The Magical Apple Spin-Off That Almost Invented the iPhone … in 1993
By Sean Braswell
Jun 27 2017
Can you guess which company penned this mission statement in 1990?
We have a dream of improving the lives of many millions of people by means of small, intimate life support systems that people carry with them everywhere. These systems will help people to organize their lives, to communicate with other people, and to access information of all kinds….
Apple is a good guess, but the above was actually the dream of General Magic, an Apple Inc. spin-off that aimed to create a revolutionary hand-held computer. Named after Arthur C. Clarke’s famous maxim that “the best new technology is indistinguishable from magic,” it was Silicon Valley’s hottest startup, at least for a spell. But even magic and partnerships with Apple, Sony, Motorola and other big players failed to conjure a market for its innovative but unsettled technology.
General Magic was the brainchild of Apple’s Marc Porat, once labeled a “wizard with a business plan.” Months before the U.S. Olympic Basketball program started assembling its “dream team” in 1991, Porat began assembling his own all-star squad of coding legends and design and hardware gurus from within Apple’s ranks. Leading the talented crew of tech wizards were co-founders Bill Atkinson and Andy Hertzfeld — two of Macintosh’s key designers — as well as artist Susan Kare (designer of the trash can and other Mac icons).
General Magic’s vision was more an illusion than a reality.
Technology startups are often born in garages, but as the Los Angeles Timesobserved, “General Magic was born in a mansion.” Apple Chairman John Sculley, also on General Magic’s board, helped Porat build his dream team, and Apple, likely trying to hedge its bets with its own hand-held project, Newton, came aboard early with $10 million in seed money. The secret startup initially flew under the radar, but as it began drawing more big-name investors and partners, including AT&T, Sanyo and Sony, word got out.
Almost 17 years before the iPhone, General Magic’s aim was nothing less than a pocket-size communications device that could send messages, perform computing and make calls. The company called a dramatic press conference in February 1993 to announce two key components of that device: Magic Cap (a user-friendly operating system) and Telescript (a telecommunications language to allow devices to communicate across different networks).
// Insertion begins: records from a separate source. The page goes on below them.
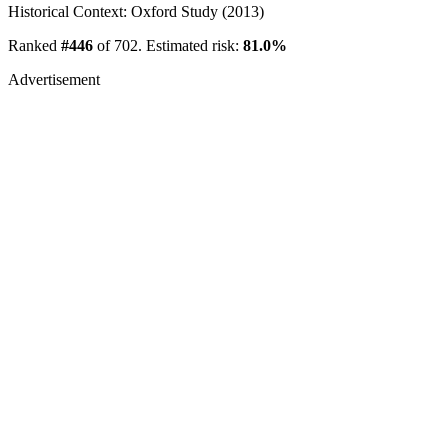
Historical Context: Oxford Study (2013)
Ranked
#446
of 702. Estimated risk:
81.0%
Advertisement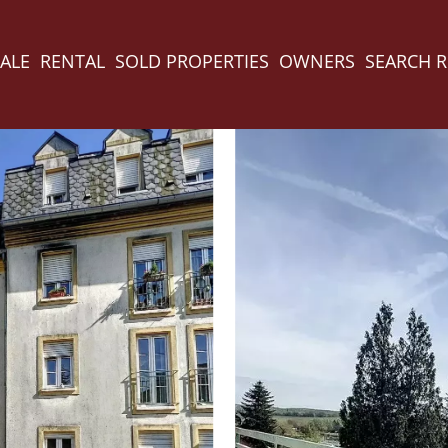
ALE
RENTAL
SOLD PROPERTIES
OWNERS
SEARCH 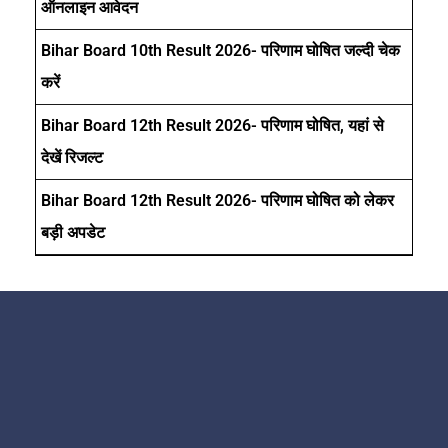
ऑनलाइन आवेदन
Bihar Board 10th Result 2026- परिणाम घोषित जल्दी चेक
करें
Bihar Board 12th Result 2026- परिणाम घोषित, यहां से
देखें रिजल्ट
Bihar Board 12th Result 2026- परिणाम घोषित को लेकर
बड़ी अपडेट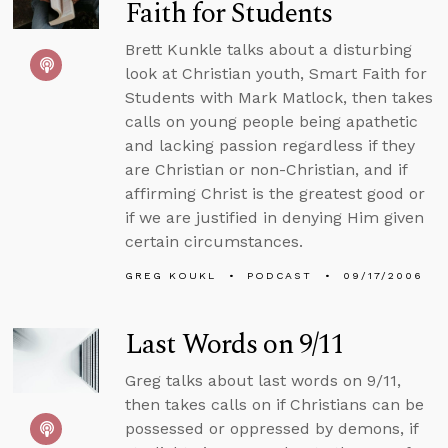
Faith for Students
Brett Kunkle talks about a disturbing
look at Christian youth, Smart Faith for
Students with Mark Matlock, then takes
calls on young people being apathetic
and lacking passion regardless if they
are Christian or non-Christian, and if
affirming Christ is the greatest good or
if we are justified in denying Him given
certain circumstances.
GREG KOUKL
PODCAST
09/17/2006
Last Words on 9/11
Greg talks about last words on 9/11,
then takes calls on if Christians can be
possessed or oppressed by demons, if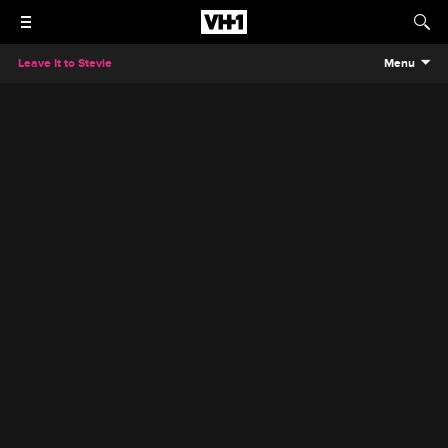
Leave It to Stevie
Menu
Industry observers raved that the company was creating “the digital version of English” to go with its hand-held personal assistant of the future. General Magic raised almost $90 million, and another $82 million at its 1995 initial public offering. Silicon Valley’s brightest angled to work at its Mountain View headquarters, equipped with free-roaming rabbits and conference rooms named after famous illusionists like Houdini.